Who / ContextValueNote
Elite male marathoner (Kipchoge tier)~175-190 mL/kg/kmSome of the lowest values ever recorded — minutes of marathon time
Elite female marathoner~180-200 mL/kg/kmComparable to male elites; the gap is in VO2max and LT2, not economy
Sub-elite club runner~200-220 mL/kg/kmRoom to improve — strength work + plyometrics typically yields 3-7%
Recreational runner~220-260 mL/kg/kmBiggest gains come from consistent volume and basic strength work
Trainability — heavy strength+3-8% RE in 8-12 weeksHeavy compound lifts (3-5 reps RPE 8+) consistently improve economy
Trainability — plyometrics+2-6% RE in 6-12 weeksTendon stiffness + elastic return drop oxygen cost per stride
Trainability — high-volume easy running+5-10% RE over a seasonMitochondrial and capillary adaptations make each stride cheaper
  • Running economy is highly individual and partially genetic — limb length, Achilles stiffness, foot strike, and torso geometry all contribute. Two athletes with identical training will not converge on the same RE.
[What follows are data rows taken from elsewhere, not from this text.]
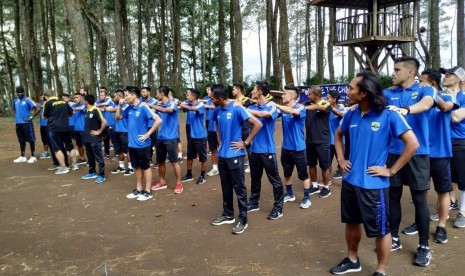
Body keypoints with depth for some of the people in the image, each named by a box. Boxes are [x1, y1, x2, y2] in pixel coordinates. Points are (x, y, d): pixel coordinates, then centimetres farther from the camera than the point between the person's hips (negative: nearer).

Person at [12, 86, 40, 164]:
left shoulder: (28, 100, -8)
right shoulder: (15, 101, 12)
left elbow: (38, 109, -15)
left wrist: (31, 117, -14)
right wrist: (17, 117, 15)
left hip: (26, 123, -7)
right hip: (18, 123, 7)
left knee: (31, 140, -1)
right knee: (21, 140, 13)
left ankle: (33, 156, 5)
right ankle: (23, 157, 21)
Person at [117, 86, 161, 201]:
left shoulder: (143, 108, -16)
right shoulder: (129, 109, 6)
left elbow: (158, 120, -21)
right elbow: (117, 117, 18)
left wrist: (148, 134, -18)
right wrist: (120, 105, 2)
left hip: (142, 144, -7)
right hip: (132, 144, 7)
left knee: (145, 167, 4)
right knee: (136, 167, 16)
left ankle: (147, 192, 13)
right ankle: (138, 190, 28)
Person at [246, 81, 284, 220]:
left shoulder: (271, 107, -10)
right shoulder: (252, 107, 6)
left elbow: (262, 114, -30)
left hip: (267, 150, -5)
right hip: (254, 149, 5)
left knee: (274, 180, 4)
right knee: (255, 178, 17)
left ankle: (278, 207, 14)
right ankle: (253, 203, 32)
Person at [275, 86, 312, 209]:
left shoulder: (301, 108, -13)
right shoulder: (283, 109, 3)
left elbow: (293, 111, -34)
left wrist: (276, 105, -36)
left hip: (298, 148, -5)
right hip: (286, 147, 5)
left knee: (303, 174, 5)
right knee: (287, 173, 18)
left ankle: (307, 198, 20)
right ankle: (289, 194, 35)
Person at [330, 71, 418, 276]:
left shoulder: (388, 115, -15)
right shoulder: (351, 115, 2)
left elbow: (413, 144, -17)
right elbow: (338, 135, 21)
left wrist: (391, 170, -15)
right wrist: (341, 159, 9)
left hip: (374, 184, -6)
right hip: (350, 181, 6)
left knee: (380, 230, 9)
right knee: (351, 222, 20)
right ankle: (352, 260, 41)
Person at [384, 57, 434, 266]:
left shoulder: (424, 90, -4)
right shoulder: (389, 93, 9)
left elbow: (426, 104, -26)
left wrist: (405, 110, -46)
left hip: (417, 153, -3)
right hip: (393, 152, 4)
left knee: (419, 199, 4)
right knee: (393, 196, 11)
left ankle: (424, 246, 18)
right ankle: (394, 238, 27)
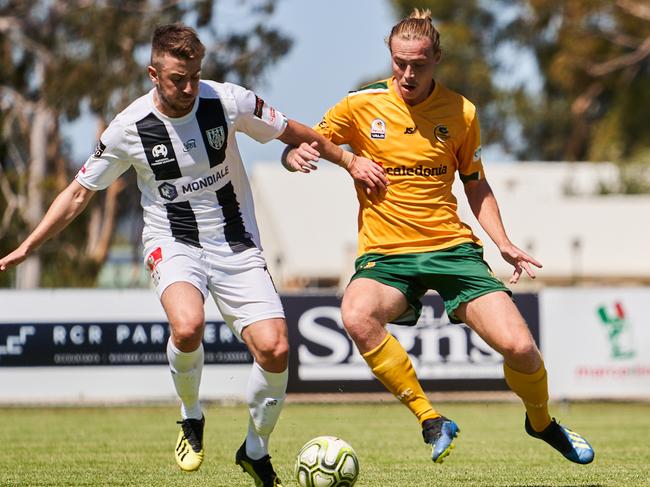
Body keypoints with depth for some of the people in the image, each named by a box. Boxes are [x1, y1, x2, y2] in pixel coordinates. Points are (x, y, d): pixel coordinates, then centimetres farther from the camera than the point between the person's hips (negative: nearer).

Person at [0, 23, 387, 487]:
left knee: (275, 349, -16)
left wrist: (350, 161, 12)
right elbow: (80, 191, 4)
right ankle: (191, 418, -3)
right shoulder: (130, 129, -9)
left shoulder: (228, 102, -8)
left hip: (237, 246, 2)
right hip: (174, 246, -2)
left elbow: (293, 132, 10)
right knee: (187, 327, -34)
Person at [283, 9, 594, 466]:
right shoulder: (361, 105, -3)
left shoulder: (461, 113, 2)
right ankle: (430, 420, -21)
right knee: (357, 316, -36)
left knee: (518, 345, -15)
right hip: (385, 254, -1)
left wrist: (504, 244, 2)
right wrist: (296, 155, -20)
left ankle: (541, 421, 19)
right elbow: (298, 149, 6)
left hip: (453, 247, 1)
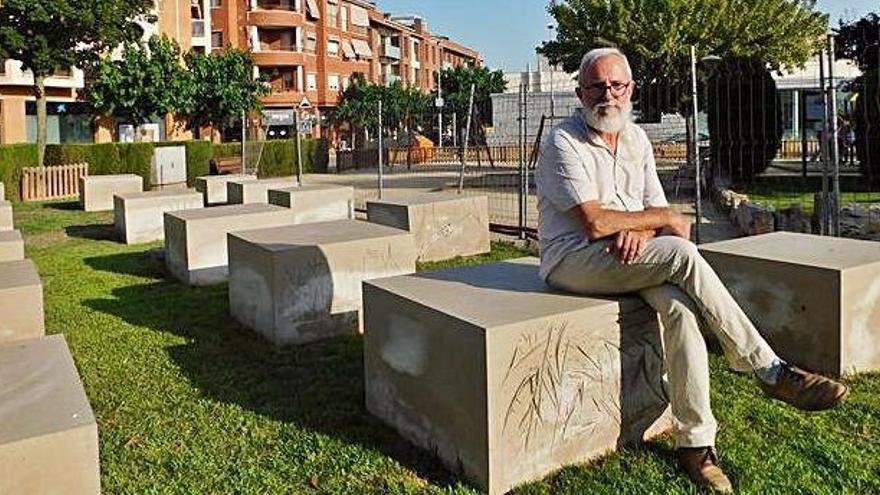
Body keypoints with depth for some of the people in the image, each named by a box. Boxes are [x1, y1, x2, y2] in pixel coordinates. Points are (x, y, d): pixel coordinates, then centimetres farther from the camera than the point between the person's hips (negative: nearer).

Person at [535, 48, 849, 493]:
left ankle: (695, 443, -18)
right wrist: (661, 219, -9)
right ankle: (771, 372, -18)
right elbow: (595, 223, -19)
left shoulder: (636, 138, 14)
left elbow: (658, 211, 10)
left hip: (631, 257, 6)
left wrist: (638, 231, -13)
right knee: (682, 254, -28)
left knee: (680, 307, -25)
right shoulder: (563, 143, -9)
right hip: (574, 261, -6)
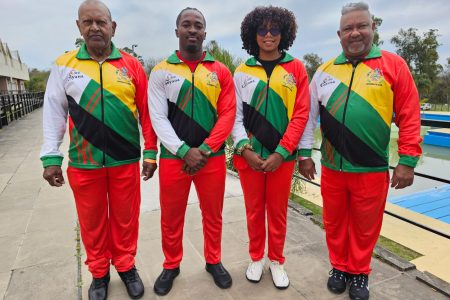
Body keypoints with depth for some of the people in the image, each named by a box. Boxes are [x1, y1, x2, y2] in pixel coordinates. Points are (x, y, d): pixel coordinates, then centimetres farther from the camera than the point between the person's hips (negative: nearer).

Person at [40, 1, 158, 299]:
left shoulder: (131, 65, 0)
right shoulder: (64, 65, 2)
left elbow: (147, 112, 1)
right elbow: (54, 114, 4)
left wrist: (150, 152, -1)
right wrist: (51, 158, 0)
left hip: (126, 161, 0)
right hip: (83, 163, 1)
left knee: (125, 217, 12)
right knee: (91, 220, 14)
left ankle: (126, 265, 35)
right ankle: (99, 272, 36)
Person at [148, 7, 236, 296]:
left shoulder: (221, 72, 4)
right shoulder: (161, 72, 3)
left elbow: (228, 114, -3)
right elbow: (158, 118, -4)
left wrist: (204, 150, -11)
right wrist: (184, 151, -14)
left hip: (212, 157, 1)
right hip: (174, 158, 0)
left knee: (213, 215, 13)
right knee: (171, 218, 11)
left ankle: (214, 261, 35)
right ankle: (171, 265, 34)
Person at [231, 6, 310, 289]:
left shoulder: (296, 68, 2)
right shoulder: (242, 71, 5)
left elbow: (301, 115, -4)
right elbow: (235, 115, 2)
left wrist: (281, 152, -12)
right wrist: (244, 149, -11)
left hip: (282, 156, -1)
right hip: (249, 156, 1)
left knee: (278, 211, 11)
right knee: (254, 210, 12)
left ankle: (277, 261, 32)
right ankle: (256, 258, 33)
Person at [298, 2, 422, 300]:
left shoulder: (393, 65, -2)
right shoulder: (325, 71, 5)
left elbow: (409, 117, -3)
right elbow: (309, 116, 8)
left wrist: (407, 161, -6)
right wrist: (305, 154, 6)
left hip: (372, 169, -2)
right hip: (332, 167, 3)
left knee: (365, 226, 13)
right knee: (334, 222, 16)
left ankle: (359, 272, 37)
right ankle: (339, 267, 39)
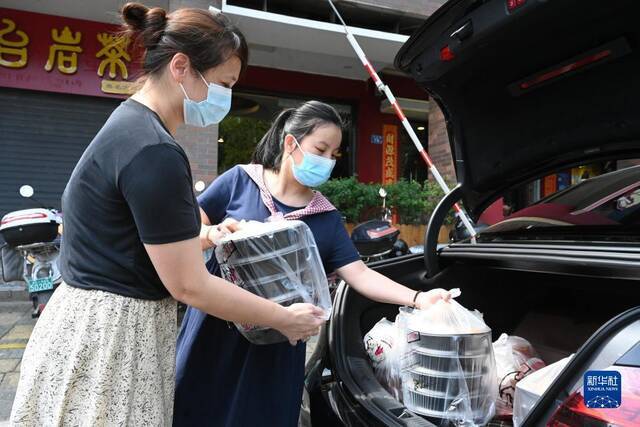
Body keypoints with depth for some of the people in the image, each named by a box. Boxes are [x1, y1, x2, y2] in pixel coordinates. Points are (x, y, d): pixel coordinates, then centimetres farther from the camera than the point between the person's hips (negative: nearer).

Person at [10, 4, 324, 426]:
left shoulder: (130, 124, 7)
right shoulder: (154, 152, -25)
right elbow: (189, 286, -21)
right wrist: (286, 320, -11)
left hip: (99, 323, 10)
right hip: (109, 336, -10)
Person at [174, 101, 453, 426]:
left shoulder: (326, 218, 3)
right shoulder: (240, 180, -4)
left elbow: (360, 274, -1)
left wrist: (417, 298, -12)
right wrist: (213, 235, -22)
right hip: (216, 329, -1)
  • Measurement requires a metabolic cart or accurate field protocol. Wearable estimates of 'running economy' (Stryd, Garmin) are proxies based on power or HR, not actual oxygen consumption — useful for tracking trends in one athlete, not for cross-athlete comparison.
  • Improvements come slowly — 2-5% over a year of focused training is a strong result. Beginners gain faster (5-15% in the first 6-12 months) as movement patterns and tissue stiffness adapt.
  • RE is pace-dependent. A runner economical at 5:00/km marathon pace may be wasteful at 3:30/km 5K pace, because stride mechanics and substrate use shift. Always specify the pace when comparing values.

Daniels & Gilbert formalised running economy in the 1970s and demonstrated that elite endurance performance correlates more strongly with RE × LT2 fraction × VO2max than with VO2max alone (Joyner & Coyle, 2008 — the canonical performance model). Saunders et al. (2004) catalogued the training interventions that improve RE in trained runners: heavy strength training (highest-confidence effect), plyometrics, high-volume aerobic work, and altitude exposure. Recent work on shoe technology (Hoogkamer 2018, Vibram/Nike Vaporfly studies) showed that carbon-plated foam can reduce the metabolic cost of running by 4%, the largest single-intervention RE improvement ever published — confirming that economy is a function of both the athlete and the system around them. The mechanism is multi-factorial: tendon stiffness, ground-contact time, vertical oscillation, fibre-type composition, and substrate utilisation all contribute.